**Teks Bacaan:**
Sebagai seseorang yang tumbuh di era 80-90an, saya masih ingat betul betapa berkesannya mendengarkan acara-acara humor di radio. Nama-nama seperti Krisna Mukti, Nana Krip, dan Ida Murti dari Radio Suara Kejayaan membawa suasana penuh tawa dan keseruan setiap kali mereka mengudara. Suara mereka selalu menjadi peneman yang menghadirkan keceriaan di hari-hari saya.
Di era 90-an, saya juga tak bisa melupakan program Anda Meminta Kami Memutar (AMKM) di Radio Sonora. Acara rekues lagu dan kirim salam ini menjadi salah satu program yang sangat dinantikan. Ada kepuasan tersendiri ketika lagu pilihan kita akhirnya diputar atau salam-salam yang kita kirim dibacakan oleh penyiar. Momen-momen seperti itu menciptakan ikatan emosional antara pendengar dan radio, di mana kita merasa lebih dekat, baik sebagai pengirim maupun penerima salam.
Tidak ketinggalan, Radio Prambors dengan host Fauzan Zaman yang begitu populer pada saat itu, juga menjadi bagian penting dari perjalanan nostalgia saya. Gaya penyiaran yang energik dan ceria membuat Prambors menjadi pilihan utama bagi anak muda di era tersebut. Walaupun saya tidak mengenal para penyiar secara pribadi, suara mereka seakan menjadi teman dekat yang selalu hadir dan menghidupkan suasana.

**Soal 1:** Cetak bagian teks bacaan mulai dari "Tidak ketinggalan, Radio" sampai dengan "dan menghidupkan suasana.".
**Soal 2:** Tuliskan semua nama orang yang disebut dalam teks bacaan.

**Materi yang Disediakan:**
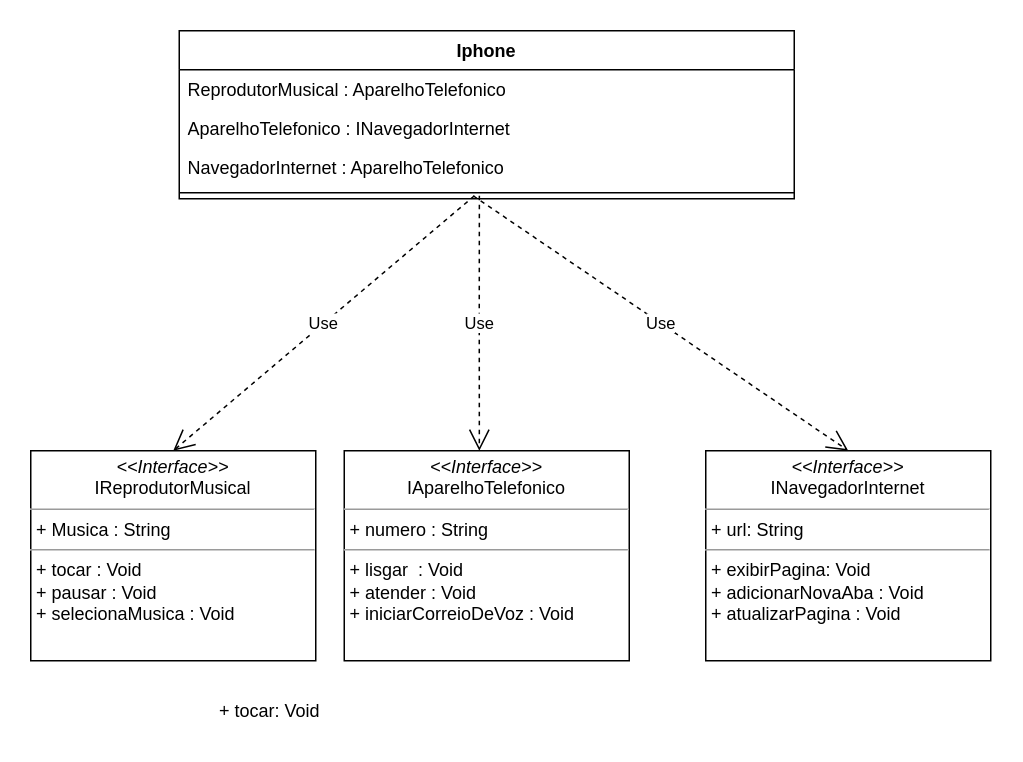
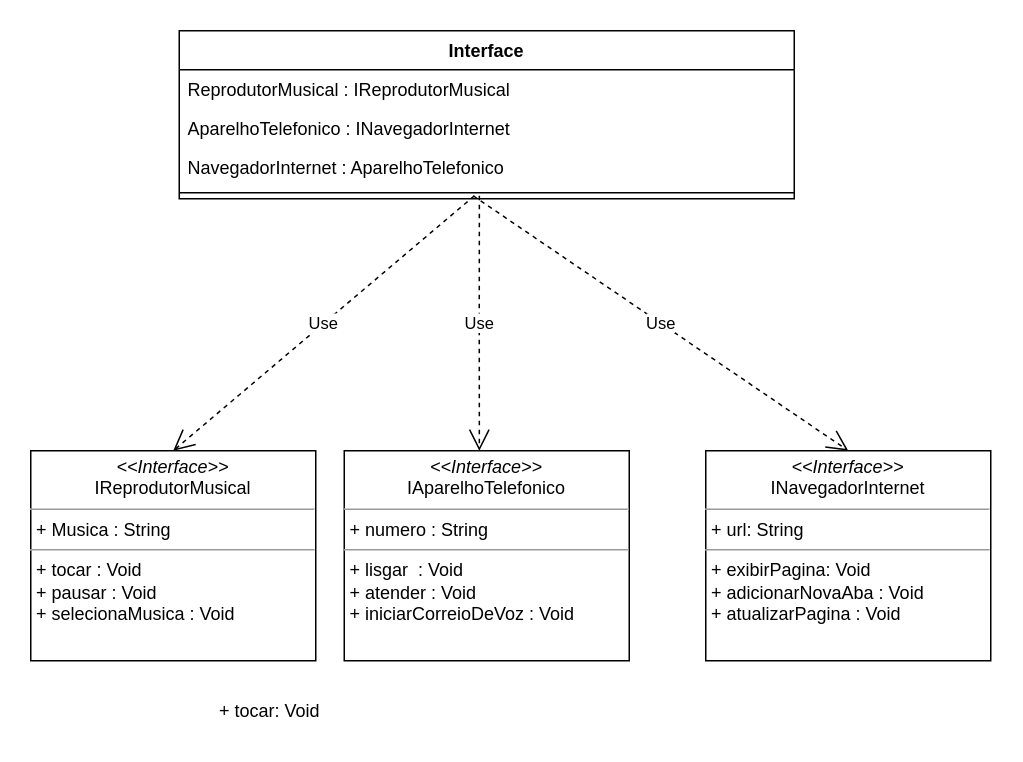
  <mxCell id="0" />
  <mxCell id="1" parent="0" />
  <mxCell id="2" value="&lt;p style=&quot;margin:0px;margin-top:4px;text-align:center;&quot;&gt;&lt;i&gt;&amp;lt;&amp;lt;Interface&amp;gt;&amp;gt;&lt;/i&gt;&lt;br&gt;IReprodutorMusical&lt;br&gt;&lt;/p&gt;&lt;hr size=&quot;1&quot;&gt;&lt;p style=&quot;margin:0px;margin-left:4px;&quot;&gt;+ Musica : String&lt;br&gt;&lt;/p&gt;&lt;hr size=&quot;1&quot;&gt;&lt;p style=&quot;margin:0px;margin-left:4px;&quot;&gt;+ tocar : Void&lt;/p&gt;&lt;p style=&quot;margin:0px;margin-left:4px;&quot;&gt;+ pausar : Void&lt;br&gt;+ selecionaMusica : Void&lt;/p&gt;" style="verticalAlign=top;align=left;overflow=fill;fontSize=12;fontFamily=Helvetica;html=1;whiteSpace=wrap;" vertex="1" parent="1"><mxGeometry x="20" y="300" width="190" height="140" as="geometry" /></mxCell>
  <mxCell id="3" value="&lt;p style=&quot;margin:0px;margin-top:4px;text-align:center;&quot;&gt;&lt;i&gt;&amp;lt;&amp;lt;Interface&amp;gt;&amp;gt;&lt;/i&gt;&lt;br&gt;IAparelhoTelefonico&lt;br&gt;&lt;/p&gt;&lt;hr size=&quot;1&quot;&gt;&lt;p style=&quot;margin:0px;margin-left:4px;&quot;&gt;+ numero : String&lt;/p&gt;&lt;hr size=&quot;1&quot;&gt;&lt;p style=&quot;margin:0px;margin-left:4px;&quot;&gt;+ lisgar&amp;nbsp; : Void&lt;br&gt;+ atender : Void&lt;/p&gt;&lt;p style=&quot;margin:0px;margin-left:4px;&quot;&gt;+ iniciarCorreioDeVoz : Void&lt;/p&gt;" style="verticalAlign=top;align=left;overflow=fill;fontSize=12;fontFamily=Helvetica;html=1;whiteSpace=wrap;" vertex="1" parent="1"><mxGeometry x="229" y="300" width="190" height="140" as="geometry" /></mxCell>
  <mxCell id="4" value="&lt;p style=&quot;margin:0px;margin-top:4px;text-align:center;&quot;&gt;&lt;i&gt;&amp;lt;&amp;lt;Interface&amp;gt;&amp;gt;&lt;/i&gt;&lt;br&gt;INavegadorInternet&lt;br&gt;&lt;/p&gt;&lt;hr size=&quot;1&quot;&gt;&lt;p style=&quot;margin:0px;margin-left:4px;&quot;&gt;+ url: String&lt;br&gt;&lt;/p&gt;&lt;hr size=&quot;1&quot;&gt;&lt;p style=&quot;margin:0px;margin-left:4px;&quot;&gt;+ exibirPagina: Void&lt;br&gt;+ adicionarNovaAba : Void&lt;/p&gt;&lt;p style=&quot;margin:0px;margin-left:4px;&quot;&gt;+ atualizarPagina : Void&lt;/p&gt;" style="verticalAlign=top;align=left;overflow=fill;fontSize=12;fontFamily=Helvetica;html=1;whiteSpace=wrap;" vertex="1" parent="1"><mxGeometry x="470" y="300" width="190" height="140" as="geometry" /></mxCell>
- <mxCell id="5" value="Iphone" style="swimlane;fontStyle=1;align=center;verticalAlign=top;childLayout=stackLayout;horizontal=1;startSize=26;horizontalStack=0;resizeParent=1;resizeParentMax=0;resizeLast=0;collapsible=1;marginBottom=0;whiteSpace=wrap;html=1;" vertex="1" parent="1"><mxGeometry x="119" y="20" width="410" height="112" as="geometry" /></mxCell>
- <mxCell id="6" value="ReprodutorMusical : AparelhoTelefonico&lt;br&gt;" style="text;strokeColor=none;fillColor=none;align=left;verticalAlign=top;spacingLeft=4;spacingRight=4;overflow=hidden;rotatable=0;points=[[0,0.5],[1,0.5]];portConstraint=eastwest;whiteSpace=wrap;html=1;" vertex="1" parent="5"><mxGeometry y="26" width="410" height="26" as="geometry" /></mxCell>
+ <mxCell id="5" value="Interface" style="swimlane;fontStyle=1;align=center;verticalAlign=top;childLayout=stackLayout;horizontal=1;startSize=26;horizontalStack=0;resizeParent=1;resizeParentMax=0;resizeLast=0;collapsible=1;marginBottom=0;whiteSpace=wrap;html=1;" vertex="1" parent="1"><mxGeometry x="119" y="20" width="410" height="112" as="geometry" /></mxCell>
+ <mxCell id="6" value="ReprodutorMusical : IReprodutorMusical&lt;br&gt;" style="text;strokeColor=none;fillColor=none;align=left;verticalAlign=top;spacingLeft=4;spacingRight=4;overflow=hidden;rotatable=0;points=[[0,0.5],[1,0.5]];portConstraint=eastwest;whiteSpace=wrap;html=1;" vertex="1" parent="5"><mxGeometry y="26" width="410" height="26" as="geometry" /></mxCell>
  <mxCell id="7" value="AparelhoTelefonico : INavegadorInternet" style="text;strokeColor=none;fillColor=none;align=left;verticalAlign=top;spacingLeft=4;spacingRight=4;overflow=hidden;rotatable=0;points=[[0,0.5],[1,0.5]];portConstraint=eastwest;whiteSpace=wrap;html=1;" vertex="1" parent="5"><mxGeometry y="52" width="410" height="26" as="geometry" /></mxCell>
  <mxCell id="8" value="NavegadorInternet : AparelhoTelefonico" style="text;strokeColor=none;fillColor=none;align=left;verticalAlign=top;spacingLeft=4;spacingRight=4;overflow=hidden;rotatable=0;points=[[0,0.5],[1,0.5]];portConstraint=eastwest;whiteSpace=wrap;html=1;" vertex="1" parent="5"><mxGeometry y="78" width="410" height="26" as="geometry" /></mxCell>
  <mxCell id="9" value="" style="line;strokeWidth=1;fillColor=none;align=left;verticalAlign=middle;spacingTop=-1;spacingLeft=3;spacingRight=3;rotatable=0;labelPosition=right;points=[];portConstraint=eastwest;strokeColor=inherit;" vertex="1" parent="5"><mxGeometry y="104" width="410" height="8" as="geometry" /></mxCell>
  <mxCell id="10" value="+ tocar: Void" style="text;strokeColor=none;fillColor=none;align=left;verticalAlign=top;spacingLeft=4;spacingRight=4;overflow=hidden;rotatable=0;points=[[0,0.5],[1,0.5]];portConstraint=eastwest;whiteSpace=wrap;html=1;" vertex="1" parent="1"><mxGeometry x="140" y="460" width="410" height="26" as="geometry" /></mxCell>
  <mxCell id="11" value="Use" style="endArrow=open;endSize=12;dashed=1;html=1;rounded=0;exitX=0.488;exitY=0.75;exitDx=0;exitDy=0;exitPerimeter=0;entryX=0.474;entryY=0;entryDx=0;entryDy=0;entryPerimeter=0;" edge="1" parent="1" source="9" target="3"><mxGeometry width="160" relative="1" as="geometry"><mxPoint x="240" y="300" as="sourcePoint" /><mxPoint x="320" y="280" as="targetPoint" /><Array as="points"><mxPoint x="319" y="210" /></Array></mxGeometry></mxCell>
  <mxCell id="12" value="Use" style="endArrow=open;endSize=12;dashed=1;html=1;rounded=0;exitX=0.48;exitY=0.75;exitDx=0;exitDy=0;exitPerimeter=0;entryX=0.5;entryY=0;entryDx=0;entryDy=0;" edge="1" parent="1" source="9" target="2"><mxGeometry width="160" relative="1" as="geometry"><mxPoint x="130" y="210" as="sourcePoint" /><mxPoint x="290" y="210" as="targetPoint" /></mxGeometry></mxCell>
  <mxCell id="13" value="Use" style="endArrow=open;endSize=12;dashed=1;html=1;rounded=0;exitX=0.478;exitY=0.75;exitDx=0;exitDy=0;exitPerimeter=0;entryX=0.5;entryY=0;entryDx=0;entryDy=0;" edge="1" parent="1" source="9" target="4"><mxGeometry width="160" relative="1" as="geometry"><mxPoint x="400" y="220" as="sourcePoint" /><mxPoint x="560" y="220" as="targetPoint" /></mxGeometry></mxCell>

**Hasil Tugas 1:**
Tidak ketinggalan, Radio Prambors dengan host Fauzan Zaman yang begitu populer pada saat itu, juga menjadi bagian penting dari perjalanan nostalgia saya. Gaya penyiaran yang energik dan ceria membuat Prambors menjadi pilihan utama bagi anak muda di era tersebut. Walaupun saya tidak mengenal para penyiar secara pribadi, suara mereka seakan menjadi teman dekat yang selalu hadir dan menghidupkan suasana.

**Hasil Tugas 2:** Krisna Mukti, Nana Krip, Ida Murti, Fauzan Zaman